A memoir and meditation on faith, A Muslim on the Bridge: On Being an Iraqi-Arab Muslim in the Twenty-first Century tells a story of transformation and reflection as the author thoughtfully but pointedly deconstructs the widespread misconceptions about Islam, arguably the world’s most-misunderstood major religion. The son of a Shia father and a Sunni mother, Ali was born in Baghdad in 1969. At this time in Iraq’s history, the country had a Muslim heritage but was a secular, diverse society. Neither of Ali’s parents prayed, fasted, or visited the mosque. He and his friends grew up listening to Western pop music and watching Western films. They studied at a school established by American Jesuit priests in the early twentieth century… and Saddam Hussein’s sons Uday and Qusay were among the students in that school at the time of Ali’s enrollment. The years that followed saw drastic changes in Iraq as Saddam strong-armed the country into a strict, fundamentalist application of Islam, an interpretation Ali rejects. A Muslim on the Bridge is an essential read for our times, a book that takes a close, informed, and rational look at problematic issues in Islam like polygamy, violence, divorce, homosexuality, veiled women, interfaith marriages, apostasy, and the perception of other cultures and religions.


Publication date: Nov. 19, 2013
Print edition: 5″ x 8″ perfect bound trade paperback
Page count: 296
ISBN: 978-988-15542-9-1
Price (paper): US$16.95
E-book formats: ePub, Kindle, PDF
Word count: 70,000
eISBN: 978-988-15542-2-2
Price (e-book): US$7.99


With almost a quarter of the world’s population embracing Islam, Ali Shakir’s work provides a timely insight into the dilemmas facing contemporary Muslims caught between the desire for modernity and respect for tradition.

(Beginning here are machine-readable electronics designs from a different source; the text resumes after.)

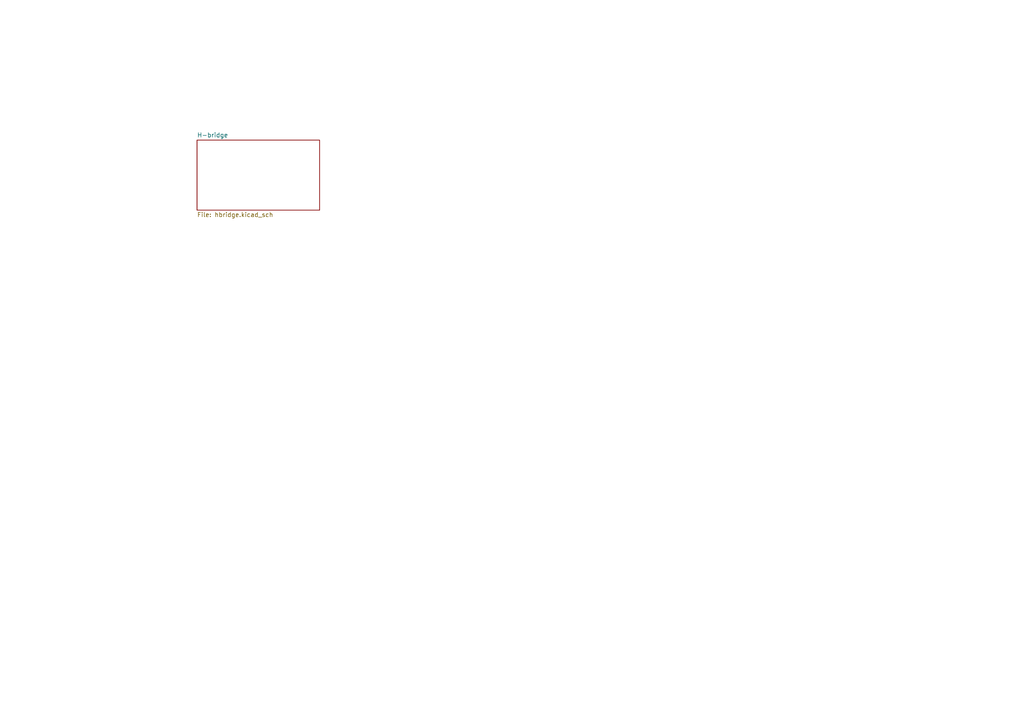
<source format=kicad_sch>
(kicad_sch (version 20230121) (generator eeschema)

  (uuid 44716e37-4884-49a5-af94-b8e75e549e15)

  (paper "A4")

  


  (sheet (at 57.15 40.64) (size 35.56 20.32) (fields_autoplaced)
    (stroke (width 0.1524) (type solid))
    (fill (color 0 0 0 0.0000))
    (uuid e7f0ab98-eba0-4610-9f73-62095e9f5377)
    (property "Sheetname" "H-bridge" (at 57.15 39.9284 0)
      (effects (font (size 1.27 1.27)) (justify left bottom))
    )
    (property "Sheetfile" "hbridge.kicad_sch" (at 57.15 61.5446 0)
      (effects (font (size 1.27 1.27)) (justify left top))
    )
    (instances
      (project "fuck_it_stepper_2"
        (path "/44716e37-4884-49a5-af94-b8e75e549e15" (page "2"))
      )
    )
  )

  (sheet_instances
    (path "/" (page "1"))
  )
)

</source>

Having set out to determine whether other religions might be “better, worse, or just like Islam”, his journey is also an articulate exploration of the rivalry between monotheistic faiths that has always existed and, along with politics, kept the flames of hatred in the Middle East burning for so long. He particularly examines the Koran whose teachings are wide open to interpretation, being written in a language that is different from the ordinary Arabic of today, and focuses on the “most quoted verse on Muslim bigotry word wide” which states that they should avoid dealings and friendships with non-believers in every possible way. The Prophet Mohammed acknowledged both Judaism and Christianity on several occasions, he says; the commandment said nothing about friendships, being merely an instruction not to take non-believers as protectors or leaders. It is hard to disagree with his conclusion that between Muslims, Jews and Christians it is extremely difficult to determine who are the promised descendants of Abraham. This book is a well-written collection of sensitive musings weaving personal experiences in a diary/narrative form. He touches on subjects as great as the meaning of Arabic culture in general, the Arab Spring, and what that has brought to those who sought a more secular way of life. Tackling the question of men’s rights over women, illicit love, feminism, polygamy, homosexuality, as well as the wearing of the abaya, he also finds room for the dying art of coffee-making. All told, it is a very good read.

– Mira and Tony Roca, authors of Memories of Eden

A Muslim on the Bridge doesn’t only reflect the voices of moderate middle-class Arab Muslims, it also echoes the voices of many Arab Christians as well as the other minorities in the region. The book’s touching stories dynamically weave threads for an honest account hardly found in the mainstream media.

– Fadi Zaghmout, Jordanian blogger and author of Arous Amman (Amman Bride)

A fascinating, poignant look at a life straddling two different worlds, Iraq and the modern, Western world. Ali’s story also tells us what life in Iraq was like long before the U.S. invasion, from his childhood education, his time in the military, and how he watched the divide among secular and religious Muslims growing in intensity. A decade of news-watching could never provide the insight in the pages of this book.

– Michael Luongo, editor, Gay Travels in the Muslim World

Ali Shakir has written a very personal book. He shares with his readers puzzling encounters with religion in the contemporary historical context. A Muslim on the Bridge is a fascinating mosaic of lived Islam that goes beyond the stereotypical representations of the Muslim religion. This “testimony” of a Muslim in the “grey zone” is a must-read for all those who strive for a more nuanced understanding of Islam in the modern world.

– Dietrich Jung, Prof. in Contemporary Middle East Studies, University of Southern Denmark

Author bio
Architect and artist Ali Shakir graduated from Baghdad University in 1992. Ali held his first painting exhibition Nostalgia in 1994 after a short architectural practice, and then co-founded L’Atelier Art Gallery in 1995 where he exhibited his artwork along with the work of other young Iraqi artists. Since leaving Iraq in 2006, Ali has published articles and essays—in Arabic and English—in several newspapers and literary journals in the Arab world, England, the United States, and New Zealand, where he is living now.